» **Selected excerpt**:

Some stray little books, most of them used and already cheap enough and far from necessary, books like Elizabeth's Eccentrics: Brief Lives of English Eccentrics, Exploiters, Rogues & Failures, 1580 - 1660, by Arthur Freeman, will go to the cash register with me come Friday as much from my embarrassment at having held on to them so long rather than having sent them to the floor as I ought to have done. I will read these, or at least read in them, once I get them home, not so much because I still feel the same curiosity I did when they first came across the buying desk, but because I feel I ought to justify even so small an expense by finding something in them as good or better than the fist taste I took when I took each with me on a break or to lunch, no matter how long ago that might have been or how little I remember now of the little I read then.

» **Exercise requirements**:
[a] In the passage about used books, list the kinds of people named in the subtitle of the book it mentions.
[b] Update the passage about used books from "Some stray little" to "I read then.", replacing "books" with "volumes".

» **Provided material**:
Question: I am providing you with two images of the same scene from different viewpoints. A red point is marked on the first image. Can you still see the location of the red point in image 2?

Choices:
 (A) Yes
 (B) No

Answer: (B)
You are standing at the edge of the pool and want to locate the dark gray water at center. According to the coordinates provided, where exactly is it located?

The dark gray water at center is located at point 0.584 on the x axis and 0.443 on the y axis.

--

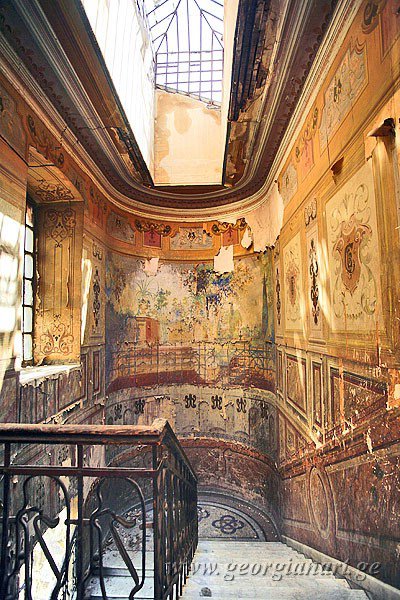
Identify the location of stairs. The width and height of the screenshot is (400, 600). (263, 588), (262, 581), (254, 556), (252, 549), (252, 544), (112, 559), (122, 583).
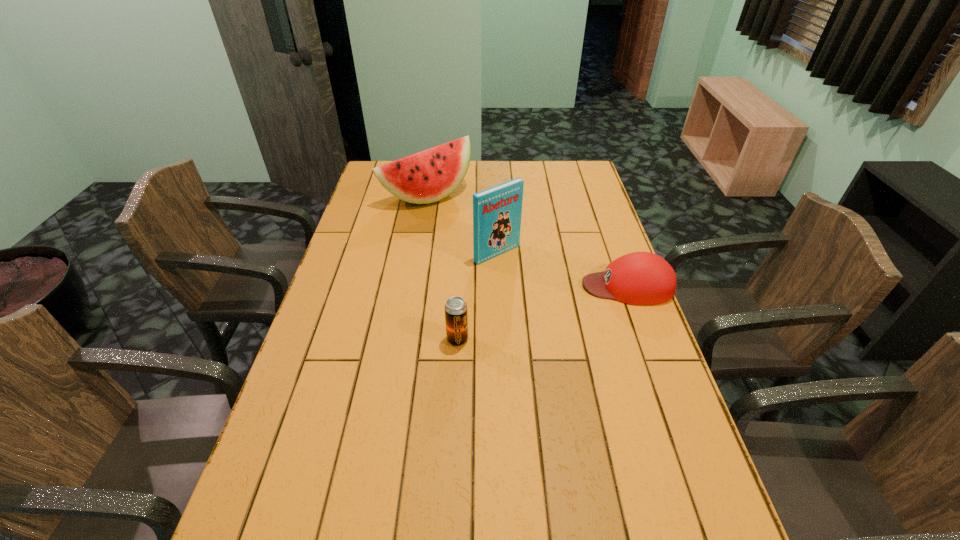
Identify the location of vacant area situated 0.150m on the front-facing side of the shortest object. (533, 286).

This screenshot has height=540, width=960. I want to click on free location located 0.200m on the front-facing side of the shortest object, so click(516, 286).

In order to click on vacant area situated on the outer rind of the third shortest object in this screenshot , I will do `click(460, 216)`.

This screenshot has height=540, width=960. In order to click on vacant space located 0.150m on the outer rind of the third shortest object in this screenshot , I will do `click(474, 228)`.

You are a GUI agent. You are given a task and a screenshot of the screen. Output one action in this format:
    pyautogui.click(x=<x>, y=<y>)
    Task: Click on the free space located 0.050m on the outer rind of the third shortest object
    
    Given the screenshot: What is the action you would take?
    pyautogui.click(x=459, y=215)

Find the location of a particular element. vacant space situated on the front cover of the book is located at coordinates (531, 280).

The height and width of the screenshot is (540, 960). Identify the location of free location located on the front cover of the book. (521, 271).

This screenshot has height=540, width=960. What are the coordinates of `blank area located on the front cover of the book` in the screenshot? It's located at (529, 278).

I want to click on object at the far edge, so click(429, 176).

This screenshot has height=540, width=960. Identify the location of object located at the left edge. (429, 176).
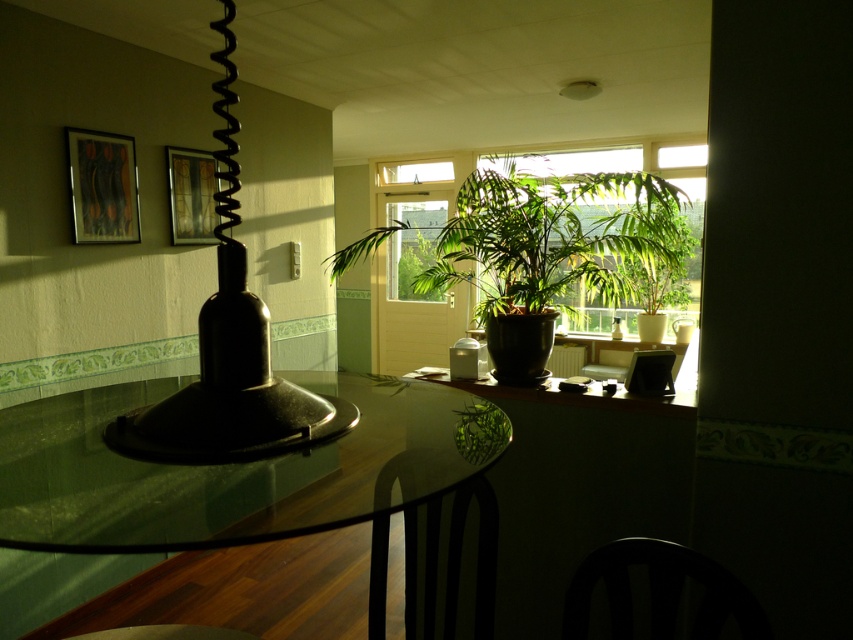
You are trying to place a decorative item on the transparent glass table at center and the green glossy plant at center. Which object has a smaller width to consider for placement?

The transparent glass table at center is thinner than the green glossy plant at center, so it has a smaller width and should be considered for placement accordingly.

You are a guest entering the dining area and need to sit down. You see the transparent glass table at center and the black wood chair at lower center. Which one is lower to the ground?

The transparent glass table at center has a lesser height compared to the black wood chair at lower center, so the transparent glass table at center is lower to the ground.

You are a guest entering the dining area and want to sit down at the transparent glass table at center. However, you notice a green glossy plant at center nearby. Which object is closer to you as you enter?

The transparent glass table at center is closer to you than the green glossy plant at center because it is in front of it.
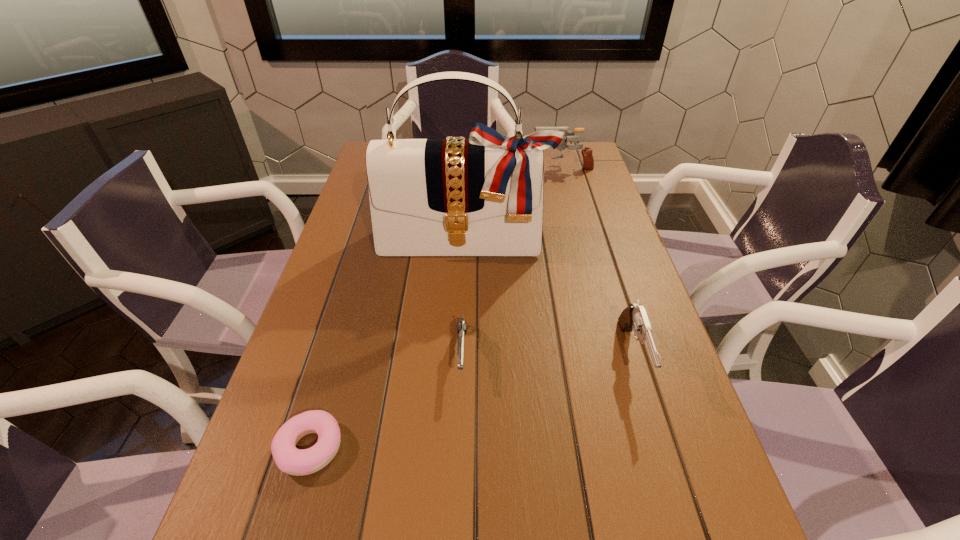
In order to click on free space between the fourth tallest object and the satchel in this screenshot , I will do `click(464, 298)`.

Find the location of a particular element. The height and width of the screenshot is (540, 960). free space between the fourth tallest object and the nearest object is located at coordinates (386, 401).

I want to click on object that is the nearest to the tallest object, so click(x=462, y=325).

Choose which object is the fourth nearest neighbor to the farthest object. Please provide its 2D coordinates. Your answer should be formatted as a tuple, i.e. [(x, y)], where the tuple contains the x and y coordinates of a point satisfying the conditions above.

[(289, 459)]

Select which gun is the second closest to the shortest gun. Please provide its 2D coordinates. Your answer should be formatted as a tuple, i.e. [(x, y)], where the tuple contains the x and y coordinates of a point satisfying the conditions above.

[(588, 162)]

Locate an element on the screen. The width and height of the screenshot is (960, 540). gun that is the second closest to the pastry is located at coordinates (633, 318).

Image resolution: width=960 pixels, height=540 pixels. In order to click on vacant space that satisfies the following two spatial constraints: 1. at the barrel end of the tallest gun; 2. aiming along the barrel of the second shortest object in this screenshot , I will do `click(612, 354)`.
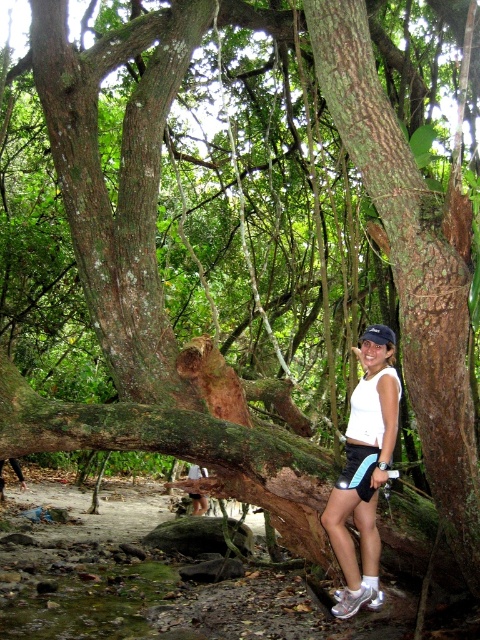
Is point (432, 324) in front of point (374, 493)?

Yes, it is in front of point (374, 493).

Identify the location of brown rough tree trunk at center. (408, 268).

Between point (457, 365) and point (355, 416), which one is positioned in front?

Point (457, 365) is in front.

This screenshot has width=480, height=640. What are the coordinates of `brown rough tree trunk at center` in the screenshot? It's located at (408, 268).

» **Responses**:
[a] Eccentrics, Exploiters, Rogues, Failures

[b]
Some stray little volumes, most of them used and already cheap enough and far from necessary, volumes like Elizabeth's Eccentrics: Brief Lives of English Eccentrics, Exploiters, Rogues & Failures, 1580 - 1660, by Arthur Freeman, will go to the cash register with me come Friday as much from my embarrassment at having held on to them so long rather than having sent them to the floor as I ought to have done. I will read these, or at least read in them, once I get them home, not so much because I still feel the same curiosity I did when they first came across the buying desk, but because I feel I ought to justify even so small an expense by finding something in them as good or better than the fist taste I took when I took each with me on a break or to lunch, no matter how long ago that might have been or how little I remember now of the little I read then.